→ **ABOUT THIS TASK**:
Print word for word the first line of the records below and every following line through the one containing "middle pip: (5, 42)"; print nothing else.

(Data items)

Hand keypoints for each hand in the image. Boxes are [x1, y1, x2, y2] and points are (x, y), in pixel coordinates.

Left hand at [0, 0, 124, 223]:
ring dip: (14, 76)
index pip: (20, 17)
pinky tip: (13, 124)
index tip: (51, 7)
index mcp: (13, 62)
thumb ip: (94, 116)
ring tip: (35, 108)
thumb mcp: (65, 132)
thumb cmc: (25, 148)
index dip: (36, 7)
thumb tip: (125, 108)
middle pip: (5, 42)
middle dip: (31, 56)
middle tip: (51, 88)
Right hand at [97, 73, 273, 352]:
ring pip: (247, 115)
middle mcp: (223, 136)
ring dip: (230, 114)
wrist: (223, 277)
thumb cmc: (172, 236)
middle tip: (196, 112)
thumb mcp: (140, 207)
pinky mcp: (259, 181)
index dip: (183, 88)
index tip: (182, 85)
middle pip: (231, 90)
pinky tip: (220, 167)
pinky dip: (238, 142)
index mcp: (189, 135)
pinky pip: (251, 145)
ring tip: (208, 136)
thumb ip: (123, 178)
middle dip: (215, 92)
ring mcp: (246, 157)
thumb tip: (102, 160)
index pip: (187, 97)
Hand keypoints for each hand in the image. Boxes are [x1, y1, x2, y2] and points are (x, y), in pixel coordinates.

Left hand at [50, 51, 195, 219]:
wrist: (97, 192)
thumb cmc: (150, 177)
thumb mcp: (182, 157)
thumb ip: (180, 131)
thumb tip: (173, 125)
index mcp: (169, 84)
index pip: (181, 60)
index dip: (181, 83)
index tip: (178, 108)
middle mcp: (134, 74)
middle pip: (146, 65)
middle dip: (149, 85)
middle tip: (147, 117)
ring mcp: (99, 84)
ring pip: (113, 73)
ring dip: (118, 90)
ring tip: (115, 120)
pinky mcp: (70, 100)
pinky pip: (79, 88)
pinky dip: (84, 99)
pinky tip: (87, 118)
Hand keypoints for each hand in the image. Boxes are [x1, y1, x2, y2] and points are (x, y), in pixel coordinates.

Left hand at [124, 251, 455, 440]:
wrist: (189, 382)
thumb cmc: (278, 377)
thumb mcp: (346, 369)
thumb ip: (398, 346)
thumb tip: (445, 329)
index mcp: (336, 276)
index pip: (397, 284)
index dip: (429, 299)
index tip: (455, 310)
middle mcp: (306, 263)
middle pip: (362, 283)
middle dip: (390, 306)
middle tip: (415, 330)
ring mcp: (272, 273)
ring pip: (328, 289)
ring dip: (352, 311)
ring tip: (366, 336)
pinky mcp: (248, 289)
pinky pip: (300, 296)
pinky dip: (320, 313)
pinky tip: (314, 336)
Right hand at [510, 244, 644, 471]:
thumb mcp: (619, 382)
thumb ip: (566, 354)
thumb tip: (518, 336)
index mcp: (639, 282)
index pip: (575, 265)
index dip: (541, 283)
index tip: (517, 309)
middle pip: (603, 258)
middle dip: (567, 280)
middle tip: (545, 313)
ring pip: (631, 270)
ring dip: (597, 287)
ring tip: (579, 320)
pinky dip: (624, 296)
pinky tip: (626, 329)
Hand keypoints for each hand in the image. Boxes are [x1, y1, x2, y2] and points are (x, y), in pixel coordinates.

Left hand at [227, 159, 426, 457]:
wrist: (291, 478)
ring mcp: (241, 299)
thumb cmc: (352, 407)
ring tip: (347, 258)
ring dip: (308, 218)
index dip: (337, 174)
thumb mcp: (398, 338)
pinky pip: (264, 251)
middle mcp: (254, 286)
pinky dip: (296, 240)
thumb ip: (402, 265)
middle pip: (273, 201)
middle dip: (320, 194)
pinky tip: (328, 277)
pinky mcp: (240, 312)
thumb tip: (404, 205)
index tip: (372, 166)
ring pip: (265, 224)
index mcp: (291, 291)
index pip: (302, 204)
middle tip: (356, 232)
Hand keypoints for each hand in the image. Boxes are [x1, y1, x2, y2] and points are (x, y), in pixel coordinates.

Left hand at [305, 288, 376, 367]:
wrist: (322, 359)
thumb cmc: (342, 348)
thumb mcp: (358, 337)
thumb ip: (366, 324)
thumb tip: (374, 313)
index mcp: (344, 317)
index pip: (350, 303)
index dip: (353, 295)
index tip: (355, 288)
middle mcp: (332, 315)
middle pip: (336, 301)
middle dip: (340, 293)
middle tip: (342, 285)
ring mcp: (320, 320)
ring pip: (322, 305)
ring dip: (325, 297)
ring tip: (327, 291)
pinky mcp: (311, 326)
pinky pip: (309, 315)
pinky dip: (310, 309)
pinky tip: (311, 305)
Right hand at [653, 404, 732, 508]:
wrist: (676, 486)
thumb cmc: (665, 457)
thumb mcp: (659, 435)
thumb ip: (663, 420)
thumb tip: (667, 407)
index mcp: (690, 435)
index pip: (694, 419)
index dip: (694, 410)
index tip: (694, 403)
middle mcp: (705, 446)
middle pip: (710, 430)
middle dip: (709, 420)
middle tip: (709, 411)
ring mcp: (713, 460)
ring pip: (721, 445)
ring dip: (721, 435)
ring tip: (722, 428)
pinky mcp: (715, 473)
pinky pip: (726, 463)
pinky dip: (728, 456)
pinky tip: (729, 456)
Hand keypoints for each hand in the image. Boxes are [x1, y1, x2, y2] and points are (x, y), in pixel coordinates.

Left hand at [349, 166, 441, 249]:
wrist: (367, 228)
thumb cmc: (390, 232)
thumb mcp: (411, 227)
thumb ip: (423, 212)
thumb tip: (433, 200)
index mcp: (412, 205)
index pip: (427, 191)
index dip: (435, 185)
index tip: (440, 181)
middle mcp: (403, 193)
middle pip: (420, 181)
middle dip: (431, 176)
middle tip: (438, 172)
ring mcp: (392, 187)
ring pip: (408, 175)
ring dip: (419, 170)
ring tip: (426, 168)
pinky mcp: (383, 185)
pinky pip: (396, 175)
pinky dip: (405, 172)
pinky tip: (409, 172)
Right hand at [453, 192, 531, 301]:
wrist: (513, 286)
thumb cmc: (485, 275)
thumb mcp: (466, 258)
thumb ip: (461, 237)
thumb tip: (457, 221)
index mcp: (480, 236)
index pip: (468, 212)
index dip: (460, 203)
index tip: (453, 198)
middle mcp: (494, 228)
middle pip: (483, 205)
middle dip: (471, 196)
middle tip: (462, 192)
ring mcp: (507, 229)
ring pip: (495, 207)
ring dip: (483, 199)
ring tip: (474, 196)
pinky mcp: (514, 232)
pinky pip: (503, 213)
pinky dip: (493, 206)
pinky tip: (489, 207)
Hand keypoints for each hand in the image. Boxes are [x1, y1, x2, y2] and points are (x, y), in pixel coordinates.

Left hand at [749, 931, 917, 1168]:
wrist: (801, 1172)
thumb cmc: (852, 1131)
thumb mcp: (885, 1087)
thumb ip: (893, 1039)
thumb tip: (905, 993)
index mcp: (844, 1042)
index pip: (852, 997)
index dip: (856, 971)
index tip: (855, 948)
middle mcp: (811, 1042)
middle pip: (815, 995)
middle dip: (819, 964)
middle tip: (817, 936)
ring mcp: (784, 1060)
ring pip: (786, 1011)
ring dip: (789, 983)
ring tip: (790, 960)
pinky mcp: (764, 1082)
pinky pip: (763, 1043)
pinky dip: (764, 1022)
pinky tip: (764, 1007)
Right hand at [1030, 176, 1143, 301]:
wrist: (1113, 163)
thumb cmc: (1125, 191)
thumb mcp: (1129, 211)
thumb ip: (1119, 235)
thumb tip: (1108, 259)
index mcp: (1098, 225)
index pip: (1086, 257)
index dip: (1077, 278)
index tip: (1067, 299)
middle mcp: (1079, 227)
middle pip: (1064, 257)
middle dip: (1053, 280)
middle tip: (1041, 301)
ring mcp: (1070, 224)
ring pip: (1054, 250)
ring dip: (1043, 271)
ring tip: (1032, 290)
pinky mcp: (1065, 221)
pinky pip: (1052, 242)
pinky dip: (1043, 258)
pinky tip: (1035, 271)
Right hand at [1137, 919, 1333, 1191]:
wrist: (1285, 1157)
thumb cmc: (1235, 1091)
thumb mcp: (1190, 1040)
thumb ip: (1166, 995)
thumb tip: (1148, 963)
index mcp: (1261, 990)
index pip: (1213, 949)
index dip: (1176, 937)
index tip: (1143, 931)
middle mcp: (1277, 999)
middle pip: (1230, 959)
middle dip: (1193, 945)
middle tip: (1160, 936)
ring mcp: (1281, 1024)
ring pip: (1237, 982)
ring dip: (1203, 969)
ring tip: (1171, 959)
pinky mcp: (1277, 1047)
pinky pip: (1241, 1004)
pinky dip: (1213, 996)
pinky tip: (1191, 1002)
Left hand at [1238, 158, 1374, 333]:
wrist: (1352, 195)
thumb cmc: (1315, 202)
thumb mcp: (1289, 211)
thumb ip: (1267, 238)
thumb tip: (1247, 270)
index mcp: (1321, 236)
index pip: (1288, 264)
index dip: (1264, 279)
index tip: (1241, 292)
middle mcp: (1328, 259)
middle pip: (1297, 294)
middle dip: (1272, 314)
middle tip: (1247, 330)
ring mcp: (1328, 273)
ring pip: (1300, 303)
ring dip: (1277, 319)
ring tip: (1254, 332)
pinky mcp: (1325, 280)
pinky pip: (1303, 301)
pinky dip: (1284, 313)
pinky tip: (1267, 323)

→ **COMPLETED EXERCISE**:
Hand keypoints for each hand in the image. Boxes are [x1, y1, x2, y2] and points are (x, y), in pixel coordinates.

Left hand at [0, 0, 124, 223]:
ring dip: (14, 76)
index pip: (20, 17)
pinky tip: (13, 124)
index tip: (51, 7)
index mcp: (13, 62)
thumb ip: (94, 116)
ring tip: (35, 108)
thumb mcp: (65, 132)
thumb cmc: (25, 148)
index dip: (36, 7)
thumb tip: (125, 108)
middle pip: (5, 42)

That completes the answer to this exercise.